Since graduating and beginning his own career, Tazelaar has maintained a relationship with several of his former classmates many of whom are also working in the industry. Surrounding yourself with likeminded people is important for success, in his opinion.

Tazelaar landed his agent through a two-week-long showcase the college put on where students would meet and greet agents and studios while displaying their skills. There Tazelaar met his future agent, Carrie Wheeler of Carrie Wheeler Entertainment Group, and from there went right into the business after graduation.

Working with Wheeler has been wonderful, Tazelaar said, as she views their relationship as more of a partnership than a dictatorship. She listens to his needs and wants in gigs and will try to line parts for him up that best suit him. Having someone willing to take time to curate his career in such a way is amazing to have in his corner, he said.

Acting, for Tazelaar, is a constantly evolving journey he continues to walk even two years out of college. Each audition and role he plays is another opportunity for him to act and while he may not always succeed, he’s simply happy to get the chance to try

“The thing I like most about acting is that I get to study people. People’s behaviour patterns, habits, the way they think, the way they move, what they’re saying, why they’re saying what they’re saying, the way they’re saying it,” Tazelaar explained. “People are the most interesting thing to me and I’m fascinated with why and how humans interact with each other. Acting allows me to explore all avenues of creativity of the human condition in safe environments, with like-minded people.”
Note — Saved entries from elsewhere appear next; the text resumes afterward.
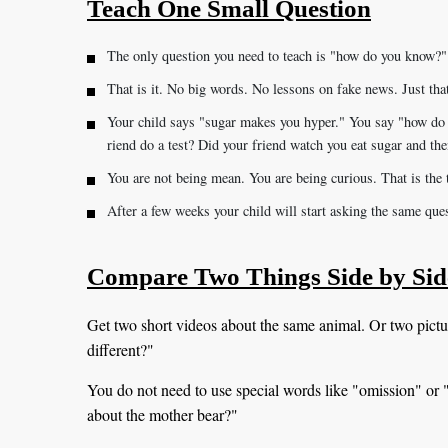
Teach One Small Question
The only question you need to teach is "how do you know?"
That is it. No big words. No lessons on fake news. Just tha
Your child says "sugar makes you hyper." You say "how do
riend do a test? Did your friend watch you eat sugar and the
You are not being mean. You are being curious. That is the t
After a few weeks your child will start asking the same qu
Compare Two Things Side by Sid
Get two short videos about the same animal. Or two pictu
different?"
You do not need to use special words like "omission" or "p
about the mother bear?"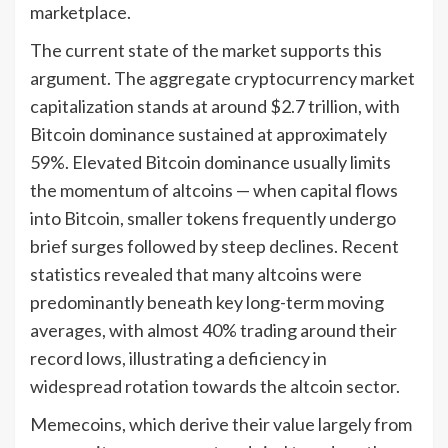
marketplace.
The current state of the market supports this
argument. The aggregate cryptocurrency market
capitalization stands at around $2.7 trillion, with
Bitcoin dominance sustained at approximately
59%. Elevated Bitcoin dominance usually limits
the momentum of altcoins — when capital flows
into Bitcoin, smaller tokens frequently undergo
brief surges followed by steep declines. Recent
statistics revealed that many altcoins were
predominantly beneath key long-term moving
averages, with almost 40% trading around their
record lows, illustrating a deficiency in
widespread rotation towards the altcoin sector.
Memecoins, which derive their value largely from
To Tazelaar, media like TV and movies can provide people an escape from their own problems for brief moments. This escapism was something he needed at one time which he’s now happy to provide to others who may need it.
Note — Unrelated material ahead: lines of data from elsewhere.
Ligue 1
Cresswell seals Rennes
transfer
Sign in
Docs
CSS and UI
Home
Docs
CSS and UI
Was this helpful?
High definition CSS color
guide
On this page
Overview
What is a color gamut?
To this end, he is already set to appear in another CW TV show in the near future, though he can’t say anything beyond that at this time. Anyone interested in following his career can do so via his Instagram or Facebook fan page.

While acting in Vancouver can be difficult, Tazelaar is still confident and optimistic about what his future holds. To any lakecity students with similar dreams or aspirations, he simply said: “do it.” As his agent said, after all, “if it’s important you’ll find a way, if not you’ll find an excuse.”